++++ EXTRACTED INFORMATION

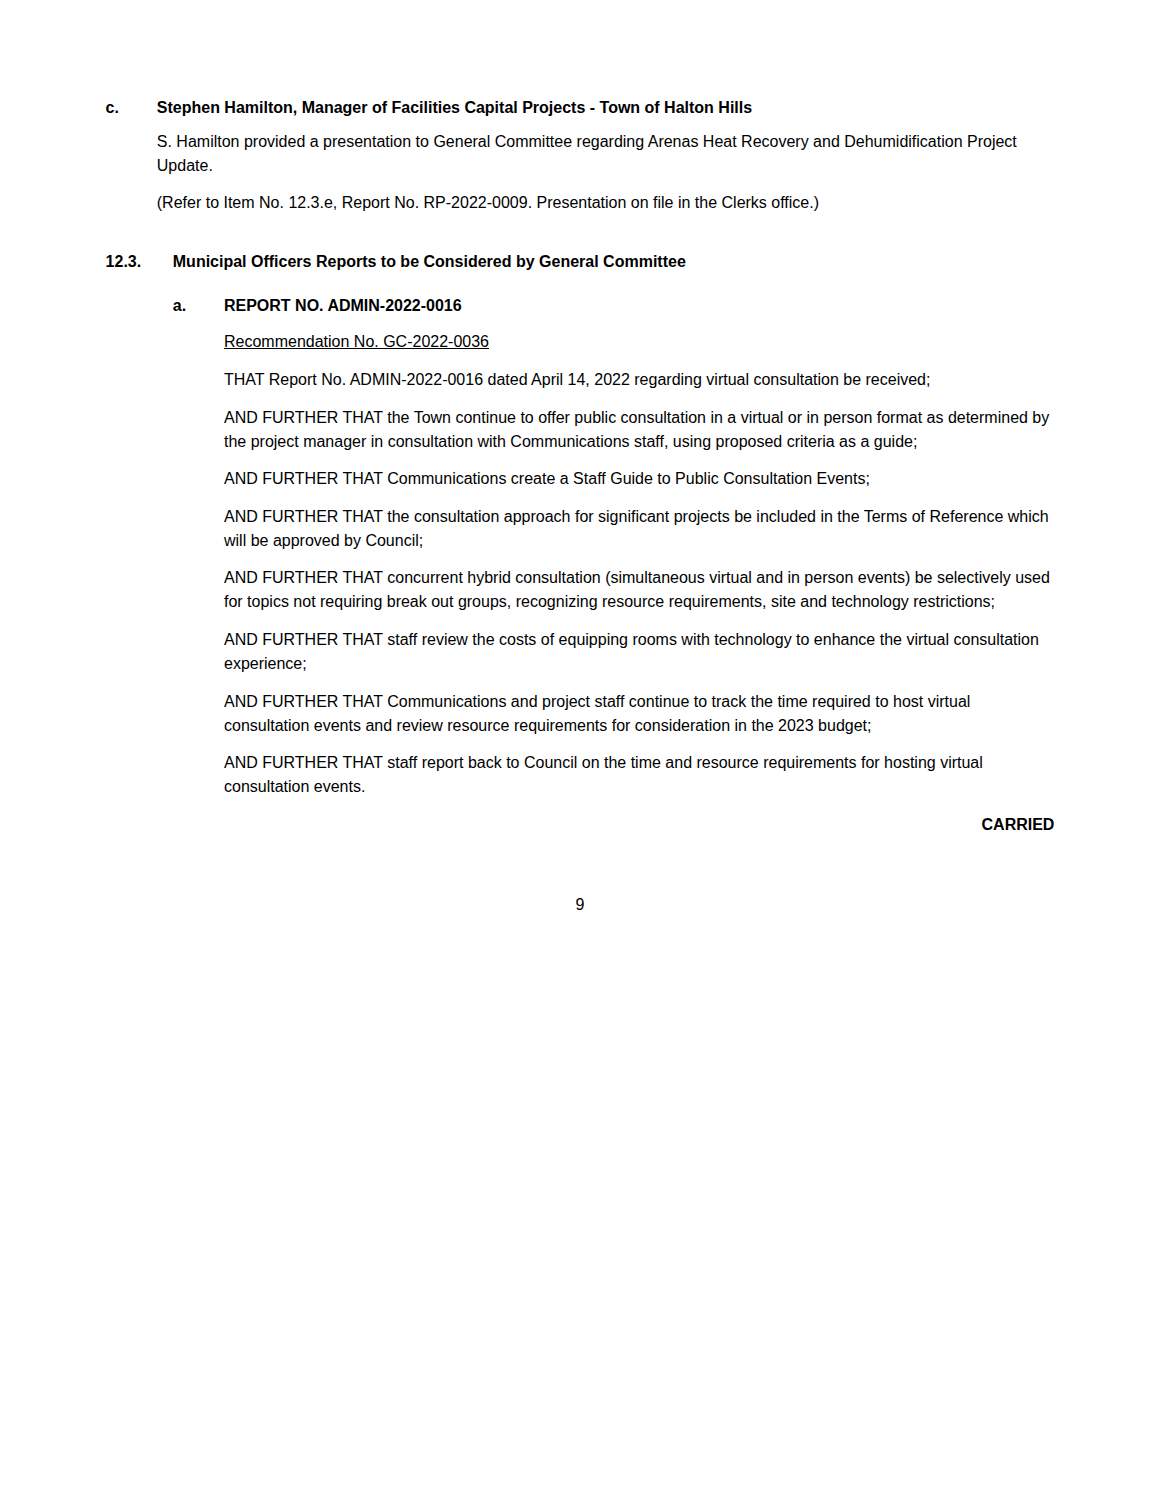c.
Stephen Hamilton, Manager of Facilities Capital Projects - Town of Halton Hills
S. Hamilton provided a presentation to General Committee regarding Arenas Heat Recovery and Dehumidification Project Update.
(Refer to Item No. 12.3.e, Report No. RP-2022-0009. Presentation on file in the Clerks office.)
12.3.
Municipal Officers Reports to be Considered by General Committee
a.
REPORT NO. ADMIN-2022-0016
Recommendation No. GC-2022-0036
THAT Report No. ADMIN-2022-0016 dated April 14, 2022 regarding virtual consultation be received;
AND FURTHER THAT the Town continue to offer public consultation in a virtual or in person format as determined by the project manager in consultation with Communications staff, using proposed criteria as a guide;
AND FURTHER THAT Communications create a Staff Guide to Public Consultation Events;
AND FURTHER THAT the consultation approach for significant projects be included in the Terms of Reference which will be approved by Council;
AND FURTHER THAT concurrent hybrid consultation (simultaneous virtual and in person events) be selectively used for topics not requiring break out groups, recognizing resource requirements, site and technology restrictions;
AND FURTHER THAT staff review the costs of equipping rooms with technology to enhance the virtual consultation experience;
AND FURTHER THAT Communications and project staff continue to track the time required to host virtual consultation events and review resource requirements for consideration in the 2023 budget;
AND FURTHER THAT staff report back to Council on the time and resource requirements for hosting virtual consultation events.
CARRIED
9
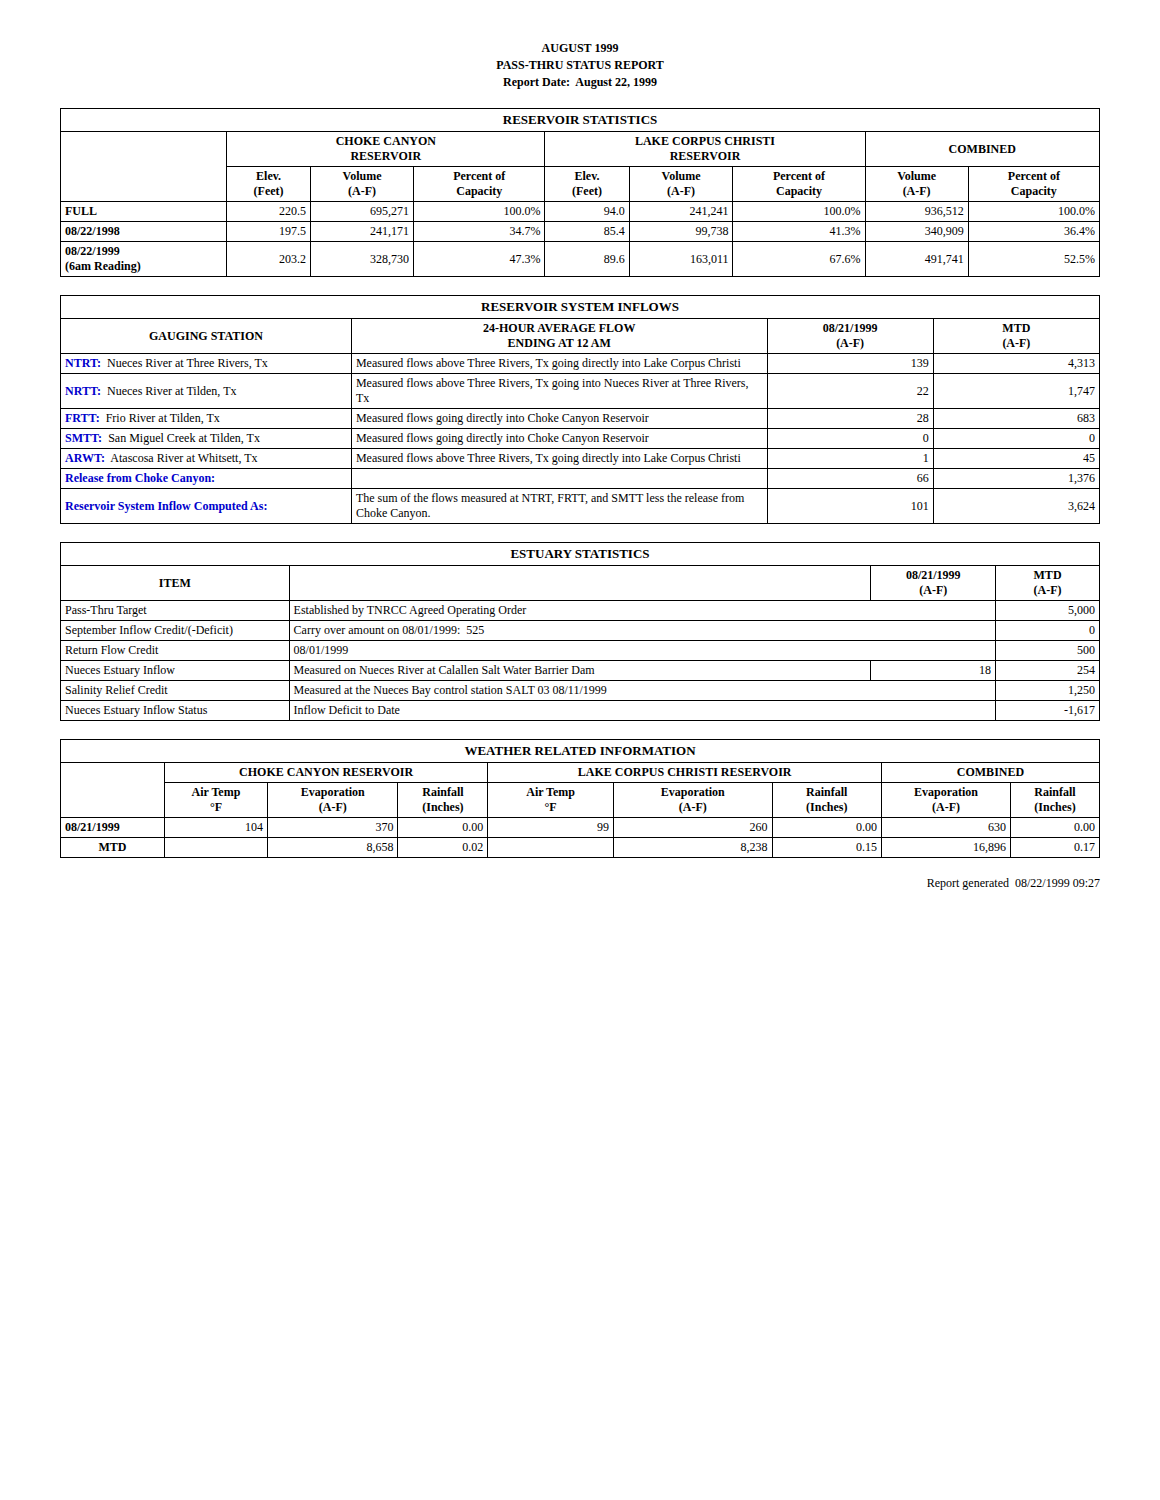AUGUST 1999
PASS-THRU STATUS REPORT
Report Date: August 22, 1999
RESERVOIR STATISTICS
| | CHOKE CANYON RESERVOIR | LAKE CORPUS CHRISTI RESERVOIR | COMBINED |
| --- | --- | --- | --- |
| Elev. (Feet) | Volume (A-F) | Percent of Capacity | Elev. (Feet) | Volume (A-F) | Percent of Capacity |
| Volume (A-F) | Percent of Capacity |
| FULL | 220.5 | 695,271 | 100.0% | 94.0 | 241,241 | 100.0% | 936,512 | 100.0% |
| 08/22/1998 | 197.5 | 241,171 | 34.7% | 85.4 | 99,738 | 41.3% | 340,909 | 36.4% |
| 08/22/1999 (6am Reading) | 203.2 | 328,730 | 47.3% | 89.6 | 163,011 | 67.6% | 491,741 | 52.5% |
RESERVOIR SYSTEM INFLOWS
| GAUGING STATION | 24-HOUR AVERAGE FLOW ENDING AT 12 AM | 08/21/1999 (A-F) | MTD (A-F) |
| --- | --- | --- | --- |
| NTRT: Nueces River at Three Rivers, Tx | Measured flows above Three Rivers, Tx going directly into Lake Corpus Christi | 139 | 4,313 |
| NRTT: Nueces River at Tilden, Tx | Measured flows above Three Rivers, Tx going into Nueces River at Three Rivers, Tx | 22 | 1,747 |
| FRTT: Frio River at Tilden, Tx | Measured flows going directly into Choke Canyon Reservoir | 28 | 683 |
| SMTT: San Miguel Creek at Tilden, Tx | Measured flows going directly into Choke Canyon Reservoir | 0 | 0 |
| ARWT: Atascosa River at Whitsett, Tx | Measured flows above Three Rivers, Tx going directly into Lake Corpus Christi | 1 | 45 |
| Release from Choke Canyon: | | 66 | 1,376 |
| Reservoir System Inflow Computed As: | The sum of the flows measured at NTRT, FRTT, and SMTT less the release from Choke Canyon. | 101 | 3,624 |
ESTUARY STATISTICS
| ITEM | | 08/21/1999 (A-F) | MTD (A-F) |
| --- | --- | --- | --- |
| Pass-Thru Target | Established by TNRCC Agreed Operating Order | 5,000 |
| September Inflow Credit/(-Deficit) | Carry over amount on 08/01/1999: 525 | 0 |
| Return Flow Credit | 08/01/1999 | 500 |
| Nueces Estuary Inflow | Measured on Nueces River at Calallen Salt Water Barrier Dam | 18 | 254 |
| Salinity Relief Credit | Measured at the Nueces Bay control station SALT 03 08/11/1999 | 1,250 |
| Nueces Estuary Inflow Status | Inflow Deficit to Date | -1,617 |
WEATHER RELATED INFORMATION
| | CHOKE CANYON RESERVOIR | LAKE CORPUS CHRISTI RESERVOIR | COMBINED |
| --- | --- | --- | --- |
| Air Temp °F | Evaporation (A-F) | Rainfall (Inches) | Air Temp °F | Evaporation (A-F) | Rainfall (Inches) | Evaporation (A-F) | Rainfall (Inches) |
| 08/21/1999 | 104 | 370 | 0.00 | 99 | 260 | 0.00 | 630 | 0.00 |
| MTD | | 8,658 | 0.02 | | 8,238 | 0.15 | 16,896 | 0.17 |
Report generated 08/22/1999 09:27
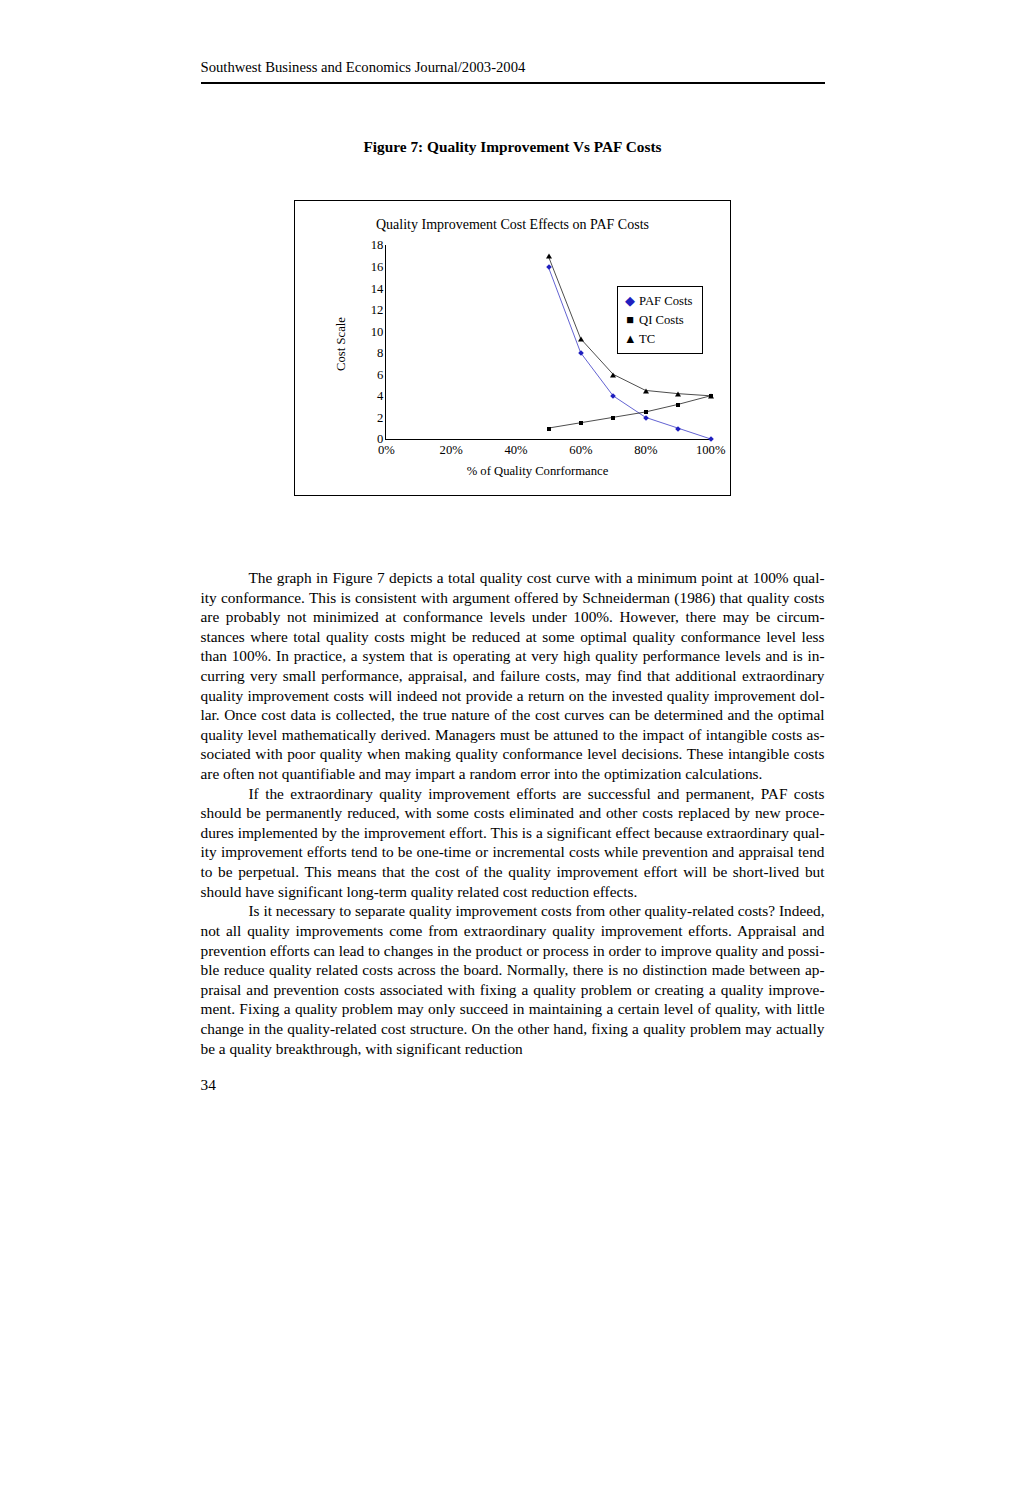Southwest Business and Economics Journal/2003-2004
Figure 7: Quality Improvement Vs PAF Costs
Quality Improvement Cost Effects on PAF Costs
Cost Scale
18 16 14 12 10 8 6 4 2 0 0% 20% 40% 60% 80% 100%
◆PAF Costs
■QI Costs
▲TC
% of Quality Conrformance
The graph in Figure 7 depicts a total quality cost curve with a minimum point at 100% quality conformance. This is consistent with argument offered by Schneiderman (1986) that quality costs are probably not minimized at conformance levels under 100%. However, there may be circumstances where total quality costs might be reduced at some optimal quality conformance level less than 100%. In practice, a system that is operating at very high quality performance levels and is incurring very small performance, appraisal, and failure costs, may find that additional extraordinary quality improvement costs will indeed not provide a return on the invested quality improvement dollar. Once cost data is collected, the true nature of the cost curves can be determined and the optimal quality level mathematically derived. Managers must be attuned to the impact of intangible costs associated with poor quality when making quality conformance level decisions. These intangible costs are often not quantifiable and may impart a random error into the optimization calculations.
If the extraordinary quality improvement efforts are successful and permanent, PAF costs should be permanently reduced, with some costs eliminated and other costs replaced by new procedures implemented by the improvement effort. This is a significant effect because extraordinary quality improvement efforts tend to be one-time or incremental costs while prevention and appraisal tend to be perpetual. This means that the cost of the quality improvement effort will be short-lived but should have significant long-term quality related cost reduction effects.
Is it necessary to separate quality improvement costs from other quality-related costs? Indeed, not all quality improvements come from extraordinary quality improvement efforts. Appraisal and prevention efforts can lead to changes in the product or process in order to improve quality and possible reduce quality related costs across the board. Normally, there is no distinction made between appraisal and prevention costs associated with fixing a quality problem or creating a quality improvement. Fixing a quality problem may only succeed in maintaining a certain level of quality, with little change in the quality-related cost structure. On the other hand, fixing a quality problem may actually be a quality breakthrough, with significant reduction
34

++++++++

Look above for the line with "139 | 4,313 |" and the line with "22 | 1,747 |", and reproduce exactly those two lines plus every line between, nothing more.

SOLUTION FOR THIS EXERCISE:
| NTRT: Nueces River at Three Rivers, Tx | Measured flows above Three Rivers, Tx going directly into Lake Corpus Christi | 139 | 4,313 |
| NRTT: Nueces River at Tilden, Tx | Measured flows above Three Rivers, Tx going into Nueces River at Three Rivers, Tx | 22 | 1,747 |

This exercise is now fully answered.